Police do need to have reasonable suspicion to make a traffic stop or to make contact with an individual to detain them, and then also must have probable cause to make an arrest. In the DWI context, that could mean just about anything, and I have seen videos and arrest reports that are nearly perfect, yet an arrest was still made. This is because this probable cause standard is substantially lower than what a jury decides in a trial when the trier of the act is tasked with determining whether a person is intoxicated with proof beyond a reasonable doubt. The state must prove every element of the offense beyond a reasonable doubt, which is the highest standard in our entire criminal justice system. However, there is a large gulf between probable cause to make an arrest and proof beyond a reasonable doubt in order to convict in court. Regardless, the police do not need much other than their own opinion. If you perform the sobriety tests, they will be of the opinion that you have lost normal use and arrest you. If you refuse the tests, they will arrest you based on that refusal.
Can The Police Use Any Of My Statements Against Me After I’ve Been Arrested For A DWI?
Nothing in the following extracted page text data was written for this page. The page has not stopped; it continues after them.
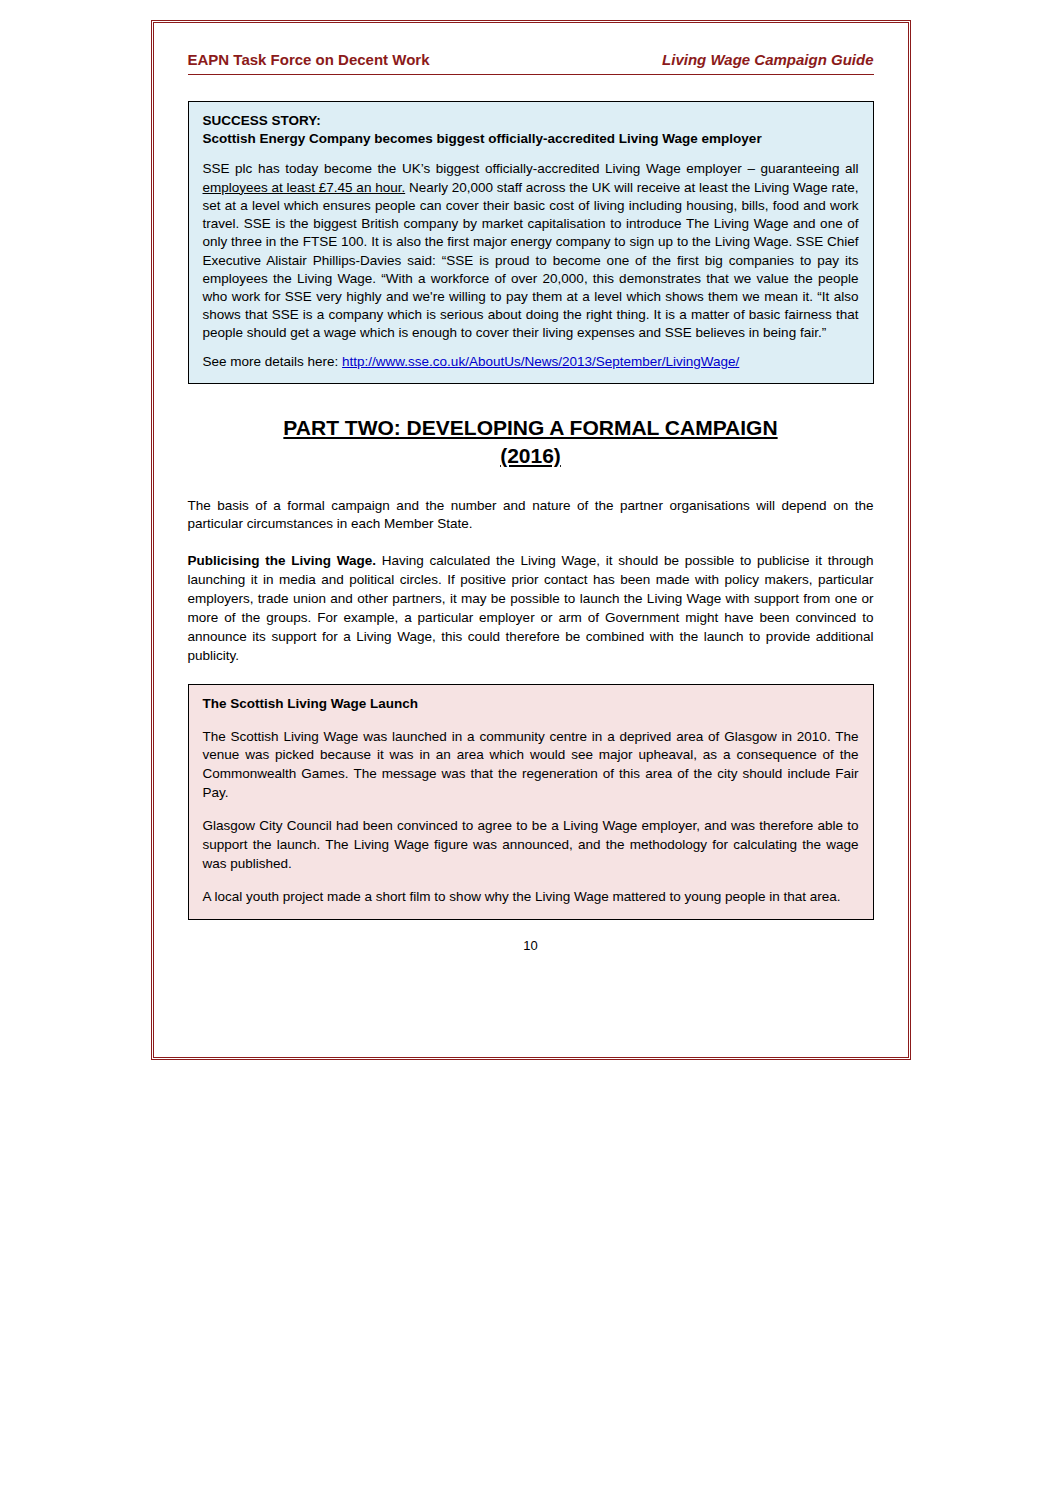EAPN Task Force on Decent Work
Living Wage Campaign Guide
SUCCESS STORY:
Scottish Energy Company becomes biggest officially-accredited Living Wage employer
SSE plc has today become the UK’s biggest officially-accredited Living Wage employer – guaranteeing all employees at least £7.45 an hour. Nearly 20,000 staff across the UK will receive at least the Living Wage rate, set at a level which ensures people can cover their basic cost of living including housing, bills, food and work travel. SSE is the biggest British company by market capitalisation to introduce The Living Wage and one of only three in the FTSE 100. It is also the first major energy company to sign up to the Living Wage. SSE Chief Executive Alistair Phillips-Davies said: “SSE is proud to become one of the first big companies to pay its employees the Living Wage. “With a workforce of over 20,000, this demonstrates that we value the people who work for SSE very highly and we're willing to pay them at a level which shows them we mean it. “It also shows that SSE is a company which is serious about doing the right thing. It is a matter of basic fairness that people should get a wage which is enough to cover their living expenses and SSE believes in being fair.”
See more details here: http://www.sse.co.uk/AboutUs/News/2013/September/LivingWage/
PART TWO: DEVELOPING A FORMAL CAMPAIGN
(2016)
The basis of a formal campaign and the number and nature of the partner organisations will depend on the particular circumstances in each Member State.
Publicising the Living Wage. Having calculated the Living Wage, it should be possible to publicise it through launching it in media and political circles. If positive prior contact has been made with policy makers, particular employers, trade union and other partners, it may be possible to launch the Living Wage with support from one or more of the groups. For example, a particular employer or arm of Government might have been convinced to announce its support for a Living Wage, this could therefore be combined with the launch to provide additional publicity.
The Scottish Living Wage Launch
The Scottish Living Wage was launched in a community centre in a deprived area of Glasgow in 2010. The venue was picked because it was in an area which would see major upheaval, as a consequence of the Commonwealth Games. The message was that the regeneration of this area of the city should include Fair Pay.
Glasgow City Council had been convinced to agree to be a Living Wage employer, and was therefore able to support the launch. The Living Wage figure was announced, and the methodology for calculating the wage was published.
A local youth project made a short film to show why the Living Wage mattered to young people in that area.
10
Any statements and/or answers you give to the police when questioned will absolutely be used against you. You are also being likely audio and video recorded for later use at a hearing or trial. This is the main reason why one should be polite but should say as little as possible. It is likely an arrest will be made, but you are helping out your attorney later in court when mounting a viable defense. Once the arrest is made, then invoke your right to an attorney and make clear that you DO NOT want to give any statements or make conversation. Simply ask for your attorney and try to end the interaction at that point. Give them as little evidence as possible. Let your attorney contest it in court later. Everything is usually recorded by their dash-cam or their body cam. Everything you say on the roadside and in the police car is being filmed and that’s why it’s incredibly important to be polite. Even if you’re not intoxicated, if you’re a jerk, rude and seem arrogant or cocky, juries and judges can very much hold that against a person and possibly convict based on that alone. Sometimes after the arrest, they will usually read a person what is commonly termed the DIC statutory warnings. It includes what will happen to your driver’s license if you refuse to give a chemical specimen, whether it’s breath or blood, or if you give a specimen that’s above a 0.08. It has to be read and is almost always recorded. It’s a very convoluted document with many references to penal codes and alcoholic beverage code. Most people will not understand it. However, anything the officer advises outside of simply reading the DIC statutory warning can be considered coercion.